The Monkees definitely had a sense of humor, however, most of their songs weren’t jokes. One of the Prefab Four’s songs had a memorable riff that started out as a joke but was worked into the final version of the song because people liked it. Here’s what the notable musician behind the riff had to say about the song and his legacy.
There’s a flamenco-inspired joke in one of The Monkees’ songs
The Wrecking Crew was a group of session musicians who performed on records by Frank Sinatra, Nancy Sinatra, Sonny & Cher, The Byrds, The Beach Boys, and The Monkees. One of the members of The Wrecking Crew was Louis Shelton. Shelton didn’t play on songs by all the aforementioned musicians but he worked on The Monkees’ songs. For example, he played the famous opening riffs from “Last Train to Clarksville” and “Valleri.”
During an interview with the YouTube channel for the documentary The Wrecking Crew, Shelton revealed he became more in-demand after composing the riff for “Last Train to Clarksville.” He now had all the session work he could want. Later, he came up with the memorable riff from “Valleri.” He said he had many records in his collection, including flamenco records by Carlos Montoya. During the creation of “Valleri,” he decided to play Montoya-style music on an electric guitar as a joke. He was feeling very confident that day, so he had no issue joking around.
Other people working on the song thought Shelton’s riff was great. He didn’t think they were serious.
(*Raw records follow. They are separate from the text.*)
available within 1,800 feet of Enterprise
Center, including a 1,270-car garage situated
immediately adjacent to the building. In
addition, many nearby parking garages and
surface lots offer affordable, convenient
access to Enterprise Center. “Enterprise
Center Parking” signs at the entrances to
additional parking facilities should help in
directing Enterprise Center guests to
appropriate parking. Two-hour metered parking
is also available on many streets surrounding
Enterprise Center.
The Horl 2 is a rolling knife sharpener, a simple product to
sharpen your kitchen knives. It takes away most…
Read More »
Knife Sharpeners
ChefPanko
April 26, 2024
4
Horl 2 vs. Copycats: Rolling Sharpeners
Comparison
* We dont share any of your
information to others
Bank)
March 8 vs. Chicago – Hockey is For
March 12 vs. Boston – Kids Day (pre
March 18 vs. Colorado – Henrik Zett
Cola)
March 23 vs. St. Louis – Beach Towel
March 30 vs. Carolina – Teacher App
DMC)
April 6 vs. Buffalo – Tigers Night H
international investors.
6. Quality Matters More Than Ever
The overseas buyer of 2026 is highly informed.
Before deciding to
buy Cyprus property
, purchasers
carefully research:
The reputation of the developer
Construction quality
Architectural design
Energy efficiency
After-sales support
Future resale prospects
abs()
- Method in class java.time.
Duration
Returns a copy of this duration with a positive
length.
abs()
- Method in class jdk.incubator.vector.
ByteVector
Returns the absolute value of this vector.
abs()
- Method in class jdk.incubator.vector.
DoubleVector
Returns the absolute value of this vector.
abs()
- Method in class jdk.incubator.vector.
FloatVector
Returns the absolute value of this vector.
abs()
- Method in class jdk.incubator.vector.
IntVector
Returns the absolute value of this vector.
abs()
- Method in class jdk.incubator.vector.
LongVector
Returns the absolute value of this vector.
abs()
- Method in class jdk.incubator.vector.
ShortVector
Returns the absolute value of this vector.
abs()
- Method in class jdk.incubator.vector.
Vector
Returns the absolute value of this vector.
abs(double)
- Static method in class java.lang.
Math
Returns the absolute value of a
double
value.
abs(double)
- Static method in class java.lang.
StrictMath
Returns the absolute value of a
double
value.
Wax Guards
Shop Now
Ultimately, his riff was included in the final version of the song.
Louis Shelton’s other explanation for the riff in The Monkees’ ‘Valleri’
This wasn’t the only time Shelton explained his reasons for playing the guitar a certain way on “Valleri.” During an interview with Vintage Guitar’s YouTube channel, Shelton said he created the opening riff of “Valleri” because he had a lot of coffee that day.
Louis Shelton’s impact on other songs
Subsequently, Shelton had a notable career. He performed on albums by artists like Whitney Houston, Barbra Streisand, Sonny & Cher, Marvin Gaye, and Art Garfunkel. During an interview with Vintage Guitar, Shelton said he had an impact on other musicians. “I was a different kind of player than the older Wrecking Crew guys,” he recalls. “They were readers – they could nail anything you put in front of them. I only read chord charts.
“And my influences were different. I’d played all the Steve Cropper, Curtis Mayfield, Scotty Moore stuff – I came from that. So I’d come up with intros and fills. If I heard a lick, I wasn’t afraid to play it. Other producers started working that way more, and the demand for that kind of player grew.” Shelton had an impact on both The Monkees’ songs and other producers.